If any one cares to buy the yawl Siren, he may have her for 200 pounds, or a trifle less than the worth of her ballast, as lead goes nowadays. For sufficient reasons–to be disclosed in the course of this narrative–I am unable to give her builder’s name, and for reasons quite as sufficient I must admit the figures of her registered tonnage (29.56), cut on the beam of her forecastle, to be a fraud. I will be perfectly frank; there is a mystery about the yacht. But I gave 400 pounds for her in the early summer of 1890, and thought her dirt cheap. She was built under the old “Thames rule,” that is, somewhere between 1875 and 1880, and was therefore long and narrow to begin with. She has been lengthened since. Nevertheless, though nobody could call her a dry boat, she will behave herself in any ordinary sea, and come about quicker than most of her type. She is fast, has sound timbers and sheathing that fits her like a skin, and her mainmast and bowsprit are particularly fine spars of Oregon pine; her mizzen doesn’t count for much. Let me mention the newest of patent capstans–I put this into her myself–cabins panelled in teak and pitch-pine and cushioned with red morocco, two suits of sails, besides a big spinnaker that does not belong to her present rig, a serviceable dinghy–well, you can see for yourselves without my saying more, that, even to break up, she is worth quite double the money.

In what follows I shall take leave here and there to alter a name or suppress it. With these exceptions you shall hear precisely how the Siren came into my hands.

Early in 1890 I determined, for the sake of my health, to take a longer holiday than usual, and spend the months of July, August, and September in a cruise about the Channel. My notion was to cross over to the French coast, sail down as far as Cherbourg, recross to Salcombe, and thence idle westward to Scilly, and finish up, perhaps, with a run over to Ireland. This, I say, was my notion: you could not call it a plan, for it left me free to anchor in any port I chose, and to stay there just as long as it amused me. One fixed intention I had, and one only– to avoid the big regattas. Money had to be considered, and I thought at first of hiring. I wanted something between twenty-five and forty tons, small enough to be worked by myself and a crew of three or at most three men and a boy, and large enough to keep us occupied while at sea.

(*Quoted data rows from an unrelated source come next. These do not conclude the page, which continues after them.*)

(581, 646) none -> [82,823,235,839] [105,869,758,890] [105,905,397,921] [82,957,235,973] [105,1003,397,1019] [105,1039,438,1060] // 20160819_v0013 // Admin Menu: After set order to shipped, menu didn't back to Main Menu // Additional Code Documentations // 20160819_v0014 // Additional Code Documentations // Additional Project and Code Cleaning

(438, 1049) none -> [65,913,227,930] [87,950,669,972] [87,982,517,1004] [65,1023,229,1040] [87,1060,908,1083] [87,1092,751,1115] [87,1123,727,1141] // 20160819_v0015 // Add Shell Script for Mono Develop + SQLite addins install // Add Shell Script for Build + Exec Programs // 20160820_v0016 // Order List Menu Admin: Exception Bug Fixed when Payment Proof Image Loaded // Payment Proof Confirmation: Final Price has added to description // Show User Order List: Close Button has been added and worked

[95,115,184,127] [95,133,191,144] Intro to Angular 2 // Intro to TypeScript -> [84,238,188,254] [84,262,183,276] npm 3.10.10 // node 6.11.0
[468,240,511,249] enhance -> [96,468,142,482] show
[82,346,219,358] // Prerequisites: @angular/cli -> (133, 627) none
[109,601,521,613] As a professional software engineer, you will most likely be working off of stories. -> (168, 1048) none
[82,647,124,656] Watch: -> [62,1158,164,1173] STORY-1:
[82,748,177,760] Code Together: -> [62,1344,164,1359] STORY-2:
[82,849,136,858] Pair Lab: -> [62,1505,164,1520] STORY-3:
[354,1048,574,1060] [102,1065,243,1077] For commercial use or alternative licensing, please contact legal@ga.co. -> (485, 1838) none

Of course, I studied the advertisement columns, and for some time found nothing that seemed even likely to suit. But at last in The Field, and in the left-hand bottom corner–where it had been squeezed by the lists of the usual well-known agencies–I came on the following:–


“YAWL, 35 tons. For immediate SALE, that fast and comfortable cruiser
Siren. Lately refitted and now in perfect condition throughout. Rigging, etc., as good as new. Cabin appointments of unusual richness and taste. 400 pounds. Apply, Messrs. Dewy and Moss, Agents and Surveyors, Portside Street, F–.”

On reading this I took Lloyd’s Yacht Register from its shelf, and hunted for further details. Sirens crowd pretty thickly in the Register; only a little less thickly than Undines. Including Sirenes and Sirenas, I found some fourteen–and not a yawl amongst them, nor anything of her tonnage. There were two more in Lloyd’s List of American Yachts–one a centre-board schooner, the other a centre-board sloop; and, in a further list, I came upon a Siren that had changed her name to Mirage–a screw-schooner of one hundred and ninety tons, owned by no less a person than the Marquis of Ormonde. On the whole it seemed pretty clear that Lloyd knew not of the existence of this “fast and comfortable cruiser” of thirty-five tons.